Independent critiques about airline terminals and other transportation facilities.
Showing posts with label Albany. Show all posts
Showing posts with label Albany. Show all posts
Friday, December 21, 2012
Surprise! Albany's impressive train station
It may not be located downtown, but Albany, N.Y. has one impressive train station.
Climbing up from the platforms, arriving passengers enter a grand hall that feels unexpectedly monumental. It's way better, for example, than what Amtrak is stuck with at Penn Station in New York City.
All this for Albany?
Well, yes. Albany claims to be the ninth-busiest station in the whole Amtrak system (a statistic I found on ever-reliable Wikipedia), something that seems rather surprising at first glance.
But then again, it makes sense when you consider that Albany boasts a level of passenger rail service that most small cities in the United States haven't seen since World War II.
Not only does the Capital Region enjoy frequent service to Penn Station (14 round-trips each weekday, according to the current Amtrak timetable), but it also maintains frequent service to Buffalo (three trains daily each way), as well as nightly service west to Cleveland and Chicago (sleeper on the Lake Shore Limited, anyone?), east to Boston, and north to the thriving metropolis of Rutland, Vt.
Add in two exotic international trains that cross the Canadian border – the Maple Leaf to/from Toronto and the Adirondack to/from Montreal, which both pass through here each day – and you've got yourself a schedule that most cities of similar size would envy.
So it adds up to one busy place – about 700,000 rail passengers a year, again according to Wikipedia. And things will only get busier due to a recent agreement with freight carrier CSX for Amtrak to take control of the tracks from here south to Poughkeepsie, a big chunk of the route to New York City.
This will improve dispatching and also clear the way for track improvements to speed up travel time to/from the Big Apple, so more service is planned for the future – so much so that a fourth platform is planned in additional to the existing three.
Just as the level of passenger service evokes a bygone era (a nightly sleeper to Chicago?), so does the passenger terminal. It's big – not quite cathedral scale, but big enough to give the Capital Region a rail gateway that the community can be proud of.
The main hall, ringed by balconies and sporting an impressively tall windows, has a genuinely grand feeling. The peaked roof soaring above evokes a feeling of being in some great Gothic hunting lodge or library. The tall windows looked impressive and inspiring even in the darkness.
The colors work together like players in a string quartet: elegant pink granite, rich brown wood, green-painted steel structural and ornamental elements, cream-colored walls, all of it anchored and reflected and amplified by very attractive designs in the floor tiling.
And it's a busy enough place to support a nice range of retailers, including a full sit-down restaurant, a big bookstore/newsstand, and other shops. It was enough to be useful, anyway, to those of us on the Lake Shore Limited (Boston to Chicago, with a two-hour layover in Albany) who wanted to escape the train for awhile and wander around.
All this in a station that, praise be, was actually designed and built in the modern era, opening in 2002.
I'd been through it before, but never had a chance to explore the station since it opened. (In earlier days, my primary memories of Albany are of the downtown bus station, which I used to visit a girlfriend. Later, while in college in the 1980s, I would take Amtrak from NYC up to visit a high school friend at Rennsalaer Polytechnic Institute, but I recall the station being little more than a platform in the middle of nowhere.

_Tasks to carry out_:
#1 List every passenger train that the train station post mentions by name.
#2 Count the lines in the entries that contain the string "trapezoid", with case counting, and give only the number.
The train station post and the entries have no connection to each other.

_Information provided_:
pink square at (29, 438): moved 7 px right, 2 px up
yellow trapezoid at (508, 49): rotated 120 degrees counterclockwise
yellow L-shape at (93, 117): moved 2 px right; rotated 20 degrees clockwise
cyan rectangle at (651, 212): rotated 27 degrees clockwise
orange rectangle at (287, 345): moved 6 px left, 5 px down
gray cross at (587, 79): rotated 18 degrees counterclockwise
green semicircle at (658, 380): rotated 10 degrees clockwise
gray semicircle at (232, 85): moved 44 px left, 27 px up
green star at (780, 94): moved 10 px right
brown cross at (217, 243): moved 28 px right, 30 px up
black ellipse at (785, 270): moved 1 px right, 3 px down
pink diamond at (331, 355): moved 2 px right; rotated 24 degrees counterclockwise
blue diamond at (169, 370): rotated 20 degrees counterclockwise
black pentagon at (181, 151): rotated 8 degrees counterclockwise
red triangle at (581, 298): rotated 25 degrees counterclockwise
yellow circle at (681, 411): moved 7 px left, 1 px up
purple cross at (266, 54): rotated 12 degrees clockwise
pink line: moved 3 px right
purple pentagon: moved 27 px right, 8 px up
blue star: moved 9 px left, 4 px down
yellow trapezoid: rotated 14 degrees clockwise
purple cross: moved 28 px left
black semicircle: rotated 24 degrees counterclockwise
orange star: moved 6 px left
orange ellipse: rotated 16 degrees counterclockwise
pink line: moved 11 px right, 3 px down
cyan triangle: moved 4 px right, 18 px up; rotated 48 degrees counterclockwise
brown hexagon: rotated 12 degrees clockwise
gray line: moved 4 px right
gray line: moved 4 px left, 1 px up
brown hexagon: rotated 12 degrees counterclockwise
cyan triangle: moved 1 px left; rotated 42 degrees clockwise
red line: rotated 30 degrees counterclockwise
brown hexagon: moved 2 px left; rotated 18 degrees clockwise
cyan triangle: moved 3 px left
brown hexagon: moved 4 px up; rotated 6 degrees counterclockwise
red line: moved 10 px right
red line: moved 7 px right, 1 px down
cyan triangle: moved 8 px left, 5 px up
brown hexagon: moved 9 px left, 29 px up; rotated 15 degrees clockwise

_Results for the exercise_:
#1 Lake Shore Limited, Maple Leaf, Adirondack

#2 2